Ахматова сначала согласилась поселиться со мной, но потом раздумала. Ей казалось, что, когда мы вместе, начальство сходит с ума и засылает к нам всех своих стукачей. Вето, наложенное на нашу квартиру, ее не огорчило, но я осталась неустроенной, и это смущало ее. Ей казалось, что виновата во всем она, хотя на самом деле ее вины уж никак не было. Ведь в отдельную комнату меня потом не впустили точно так, как в квартиру. (А ведь они безмозглые дураки - я бы в жизни не решилась написать ни первую, ни вторую книгу, если бы жила в писательском доме, окруженная стукачами.) Если б работала комиссия по наследству, вышло бы собрание Мандельштама и было сказано хоть полслова правды, я бы не подумала писать. (Не думаю, чтобы мои книги были им полезны и приятны.)
Я работала в Пскове, когда Ахматова в порыве раскаяния пригласила к себе Суркова, чтобы поговорить обо мне. Сурков явился с букетом белых роз неслыханной красоты. Ахматовой ничего не пришлось ему объяснять, потому что он говорил обо мне с вдохновением и приплясом. Он твердо обещал немедленно устроить мне прописку и комнату. Ахматова пришла в восторг. Я получила от нее телеграмму в Псков с похвалой Суркову. В тот же день пришла вторая телеграмма - от человека,
[598]
которого я называю "некто в штатском". Он сообщил, что Литфонд перевел мне двести рублей. Ссуда была безвозвратной. Сурков проявил чуткость, свойственную функционеру, - комната и прописка превратились в кучку денег. Я сначала не хотела брать этих денег, но потом вспомнила Женю Левитина, первую ласточку, который однажды по такому же поводу накричал на меня: "С паршивой собаки хоть шерсти клок!" На эти деньги я купила "Камень", принадлежавший Каблукову. На полях Каблуков вписал груду стихов Мандельштама. Он трогательно следил за своим молодым другом... Я считаю, что это хорошее употребление денег, выданных грязным учреждением. Прошло немного времени, и Фриде удалось пробить мою прописку. Наклюнулась кооперативная квартира. Симонов обратился в Литфонд с просьбой дать мне взаймы тысячу на покупку квартиры. Он гарантировал возвращение ссуды. Литфонд начисто отказал. Деньгами он не рисковал - их вернул бы Симонов. Отказ носил принципиальный характер. Деньги мне дал Симонов. Половину мне удалось ему вернуть. Вторые пятьсот рублей ему вернут, когда я умру, потому что наследники получат внесенный мной пай. Я очень благодарна Симонову и должна сказать, что и первую половину он взял неохотно.

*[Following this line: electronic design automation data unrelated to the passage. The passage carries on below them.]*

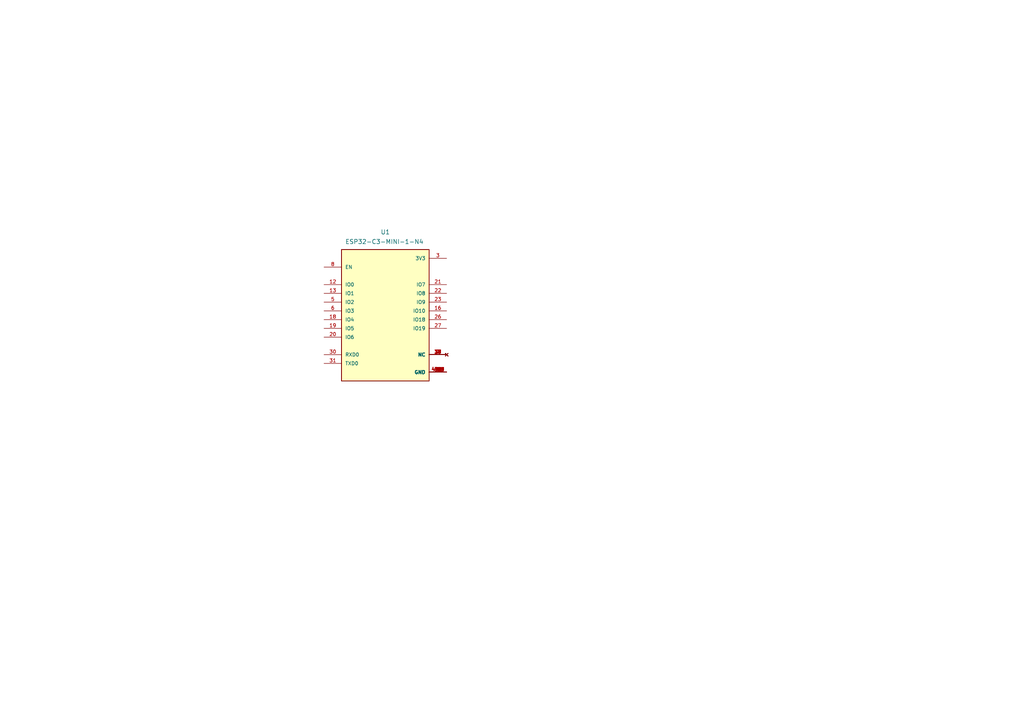
<source format=kicad_sch>
(kicad_sch
	(version 20231120)
	(generator "eeschema")
	(generator_version "8.0")
	(uuid "68625978-942d-464f-bae4-094e4da4b000")
	(paper "A4")
	
	(symbol
		(lib_id "ESP32-C3-MINI-N4:ESP32-C3-MINI-1-N4")
		(at 111.76 90.17 0)
		(unit 1)
		(exclude_from_sim no)
		(in_bom yes)
		(on_board yes)
		(dnp no)
		(uuid "f62d6d43-4626-417f-bcfe-8b2184abf267")
		(property "Reference" "U1"
			(at 111.76 67.31 0)
			(effects
				(font
					(size 1.27 1.27)
				)
			)
		)
		(property "Value" "ESP32-C3-MINI-1-N4"
			(at 111.506 70.104 0)
			(effects
				(font
					(size 1.27 1.27)
				)
			)
		)
		(property "Footprint" "ESPLIBRARY:XCVR_ESP32-C3-MINI-1-N4"
			(at 111.76 90.17 0)
			(effects
				(font
					(size 1.27 1.27)
				)
				(justify bottom)
				(hide yes)
			)
		)
		(property "Datasheet" ""
			(at 111.76 90.17 0)
			(effects
				(font
					(size 1.27 1.27)
				)
				(hide yes)
			)
		)
		(property "Description" ""
			(at 111.76 90.17 0)
			(effects
				(font
					(size 1.27 1.27)
				)
				(hide yes)
			)
		)
		(property "MF" "Espressif Systems"
			(at 111.76 90.17 0)
			(effects
				(font
					(size 1.27 1.27)
				)
				(justify bottom)
				(hide yes)
			)
		)
		(property "MAXIMUM_PACKAGE_HEIGHT" "2.55mm"
			(at 111.76 90.17 0)
			(effects
				(font
					(size 1.27 1.27)
				)
				(justify bottom)
				(hide yes)
			)
		)
		(property "Package" "SMD-53 Espressif Systems"
			(at 111.76 90.17 0)
			(effects
				(font
					(size 1.27 1.27)
				)
				(justify bottom)
				(hide yes)
			)
		)
		(property "Price" "None"
			(at 111.76 90.17 0)
			(effects
				(font
					(size 1.27 1.27)
				)
				(justify bottom)
				(hide yes)
			)
		)
		(property "Check_prices" "https://www.snapeda.com/parts/ESP32-C3-MINI-1-N4/Espressif+Systems/view-part/?ref=eda"
			(at 111.76 90.17 0)
			(effects
				(font
					(size 1.27 1.27)
				)
				(justify bottom)
				(hide yes)
			)
		)
		(property "STANDARD" "Manufacturer Recommendations"
			(at 111.76 90.17 0)
			(effects
				(font
					(size 1.27 1.27)
				)
				(justify bottom)
				(hide yes)
			)
		)
		(property "PARTREV" "v1.0"
			(at 111.76 90.17 0)
			(effects
				(font
					(size 1.27 1.27)
				)
				(justify bottom)
				(hide yes)
			)
		)
		(property "SnapEDA_Link" "https://www.snapeda.com/parts/ESP32-C3-MINI-1-N4/Espressif+Systems/view-part/?ref=snap"
			(at 111.76 90.17 0)
			(effects
				(font
					(size 1.27 1.27)
				)
				(justify bottom)
				(hide yes)
			)
		)
		(property "MP" "ESP32-C3-MINI-1-N4"
			(at 111.76 90.17 0)
			(effects
				(font
					(size 1.27 1.27)
				)
				(justify bottom)
				(hide yes)
			)
		)
		(property "Purchase-URL" "https://www.snapeda.com/api/url_track_click_mouser/?unipart_id=5656579&manufacturer=Espressif Systems&part_name=ESP32-C3-MINI-1-N4&search_term=esp32-c3-mini-1-n4"
			(at 111.76 90.17 0)
			(effects
				(font
					(size 1.27 1.27)
				)
				(justify bottom)
				(hide yes)
			)
		)
		(property "Description_1" "\nBluetooth, WiFi 802.11b/g/n, Bluetooth v5.0 Transceiver Module 2.412GHz ~ 2.484GHz PCB Trace Surface Mount\n"
			(at 111.76 90.17 0)
			(effects
				(font
					(size 1.27 1.27)
				)
				(justify bottom)
				(hide yes)
			)
		)
		(property "Availability" "In Stock"
			(at 111.76 90.17 0)
			(effects
				(font
					(size 1.27 1.27)
				)
				(justify bottom)
				(hide yes)
			)
		)
		(property "MANUFACTURER" "Espressif Systems"
			(at 111.76 90.17 0)
			(effects
				(font
					(size 1.27 1.27)
				)
				(justify bottom)
				(hide yes)
			)
		)
		(pin "47"
			(uuid "453b0101-c1d6-44ee-bffb-9ee4f3838446")
		)
		(pin "49_2"
			(uuid "91fb0ae7-8e06-494c-9a9c-c06264cc7d76")
		)
		(pin "49_4"
			(uuid "7ff34a8d-4e5c-4aff-96da-77acb4a7afc4")
		)
		(pin "39"
			(uuid "065572a1-84af-4622-92a1-8e1ea685682a")
		)
		(pin "49_7"
			(uuid "22130efe-236f-48b0-ab6d-0094fdee68d8")
		)
		(pin "49_9"
			(uuid "5c79d899-33d1-48a0-b8ce-0ee1941cff9d")
		)
		(pin "50"
			(uuid "41d77be7-bbaa-4afa-99af-ae1c8c4c54ae")
		)
		(pin "19"
			(uuid "1abb06c0-467f-4694-b3b5-7a51d15df291")
		)
		(pin "12"
			(uuid "3cea7efb-323a-4b18-b199-f7899c4d971d")
		)
		(pin "25"
			(uuid "3ced780e-16c5-4672-a0a5-72882e536980")
		)
		(pin "26"
			(uuid "6f09a074-13ae-4456-93c1-ef3d828aa1a0")
		)
		(pin "1"
			(uuid "ae9692a8-ed63-4c93-ae8a-e1abbd38c3bc")
		)
		(pin "30"
			(uuid "34b35f51-c991-4937-9998-51ec417ba2ce")
		)
		(pin "35"
			(uuid "2c44c987-4684-46e5-be0b-f38f045ad395")
		)
		(pin "36"
			(uuid "fc8feabe-3841-42a3-bd27-b7f85486eb1a")
		)
		(pin "37"
			(uuid "9f84b75e-605b-4993-b214-e426cf33d75f")
		)
		(pin "27"
			(uuid "e702017c-d164-4c56-a464-5c772560c035")
		)
		(pin "2"
			(uuid "752cc850-ecbc-40da-af28-eb24a7bfb116")
		)
		(pin "29"
			(uuid "fa2b25d2-4be6-4b4c-8dae-13964bd0a468")
		)
		(pin "41"
			(uuid "e215806d-4361-43b9-b736-54a1e8802dcd")
		)
		(pin "20"
			(uuid "84cafe12-98f3-4afe-b78f-696195df1774")
		)
		(pin "3"
			(uuid "07c6def7-d23c-42c1-a5f0-04d89e7a17ae")
		)
		(pin "43"
			(uuid "8aef5121-7a90-4fdc-ae13-1855fdc29230")
		)
		(pin "15"
			(uuid "d15a95bf-9df7-419f-841c-e3d40aa5a786")
		)
		(pin "49_1"
			(uuid "03c58096-632e-4dde-b8d1-5b6374371251")
		)
		(pin "13"
			(uuid "968662ed-9d4f-409c-b622-05e8d5bcb216")
		)
		(pin "42"
			(uuid "4d92b1ad-acb2-4534-942e-317f384dd57e")
		)
		(pin "45"
			(uuid "ae8a129a-a3d3-4901-b12a-f16f6970e5db")
		)
		(pin "32"
			(uuid "da7f15c5-d556-46d5-92d1-ddc99ff861e2")
		)
		(pin "28"
			(uuid "344c10f7-c266-4ccb-8e1a-aace54afb29b")
		)
		(pin "10"
			(uuid "e60d6be3-becb-488b-9003-d4afb785caf8")
		)
		(pin "18"
			(uuid "283c2434-5e5f-40b2-ae17-ed3d0cb97b3b")
		)
		(pin "33"
			(uuid "fa1f0b20-0895-4b90-be8e-61a01f7462ac")
		)
		(pin "22"
			(uuid "6eef2fe6-abb7-4806-9fe2-ed5bbf77ad19")
		)
		(pin "24"
			(uuid "de2d3d1c-80f7-46ca-9ef4-266996e6bf00")
		)
		(pin "21"
			(uuid "deb621a6-0137-459a-800f-6823d861eafe")
		)
		(pin "14"
			(uuid "c1fe2494-bbb6-44bd-94ba-92b66c363063")
		)
		(pin "4"
			(uuid "e45551f7-d26c-4341-ab9a-1496dedf62d2")
		)
		(pin "44"
			(uuid "f6b542d3-ced6-465f-a391-2081a97dc683")
		)
		(pin "16"
			(uuid "ab3c506b-f046-40c9-82e8-f8087462fdb7")
		)
		(pin "31"
			(uuid "346ddee6-6771-4658-be94-a1f96455ae33")
		)
		(pin "40"
			(uuid "f1eb913e-b940-4ada-abf9-6b5533950467")
		)
		(pin "23"
			(uuid "29a1e9dc-c877-4000-a0c8-7375145212c0")
		)
		(pin "17"
			(uuid "faddaad3-241a-43d2-a1a2-3030641b1b03")
		)
		(pin "34"
			(uuid "a5d4f3f7-f254-4110-a078-4d6d508d64f8")
		)
		(pin "46"
			(uuid "1af5a171-f244-4c9a-b7f6-b2a3f30780f5")
		)
		(pin "11"
			(uuid "92be7277-c148-4948-a56a-a49531b92886")
		)
		(pin "38"
			(uuid "a4de2a09-b23e-41a0-90b7-a3024a505352")
		)
		(pin "48"
			(uuid "0db4dea5-f874-4a49-90c5-b6aef47f7148")
		)
		(pin "49_3"
			(uuid "ed63a634-87c5-420d-aae4-d2c22f4171a9")
		)
		(pin "49_5"
			(uuid "b43e14db-6645-4920-8c34-759944efcfd0")
		)
		(pin "49_6"
			(uuid "6f8c02c6-12ed-445f-aa05-9ad16102d69e")
		)
		(pin "49_8"
			(uuid "7f8ccd7b-51c0-405e-ab3c-c64427d1e8d8")
		)
		(pin "5"
			(uuid "ad0c9751-b9dd-4dee-afa5-52e98561ef7b")
		)
		(pin "51"
			(uuid "7c7fa12f-05de-4783-9d4b-dd78115beab8")
		)
		(pin "52"
			(uuid "ba697490-30f5-4cbe-be97-3623ee0db952")
		)
		(pin "53"
			(uuid "b813d673-9ad6-4566-ba07-0d0aae43c230")
		)
		(pin "6"
			(uuid "7ef69021-189e-43c3-8ea2-95bb3979ebd9")
		)
		(pin "7"
			(uuid "2d7a8bb3-937d-4db6-9c06-9adc4576ff82")
		)
		(pin "8"
			(uuid "4a7dec4a-c9ec-4d71-8857-c793c5a77bc0")
		)
		(pin "9"
			(uuid "99ce66d7-6c6e-4d7b-80f5-6688649a0ba6")
		)
		(instances
			(project ""
				(path "/68625978-942d-464f-bae4-094e4da4b000"
					(reference "U1")
					(unit 1)
				)
			)
		)
	)
	(sheet_instances
		(path "/"
			(page "1")
		)
	)
)

</source>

В период моих сношений с Сурковым у нас был еще ряд любопытных разговоров, характе-ризующих таинственную прослойку, к которой он принадлежит. Когда началась заваруха с "Доктором Живаго", я вошла в кабинет Суркова сразу после Пастернака. Перед аудиенцией Пастернак очень волновался, думая, что на него навалится куча писателей и разорвет его на части. (Ритуал у них действительно омерзительный. Оксман утверждал, что вызовы и допросы на Лубянке были менее гнусны, чем травля писательской своры.) Я ждала в коридоре, и меня тошнило при мысли, что в кабинете заедают Пастернака. "К черту у них комнату брать, - думала я, - пусть подавятся..." Я всегда думала о функционерах и писателях, употребляя некрасивые обороты и грубые слова. Но Пастернак вышел от Суркова веселенький - они договорились о телеграмме в Италию, запрещающей печатать книгу. Доволен был и Сурков, потому что добился своего.
[599]
Доволен, наверное, был и итальянский издатель, потому что скандал повысил спрос на книгу. (Как они сейчас служат молебны, чтобы меня посадили, и тем самым дали отличный материал для рекламы моей первой книги.)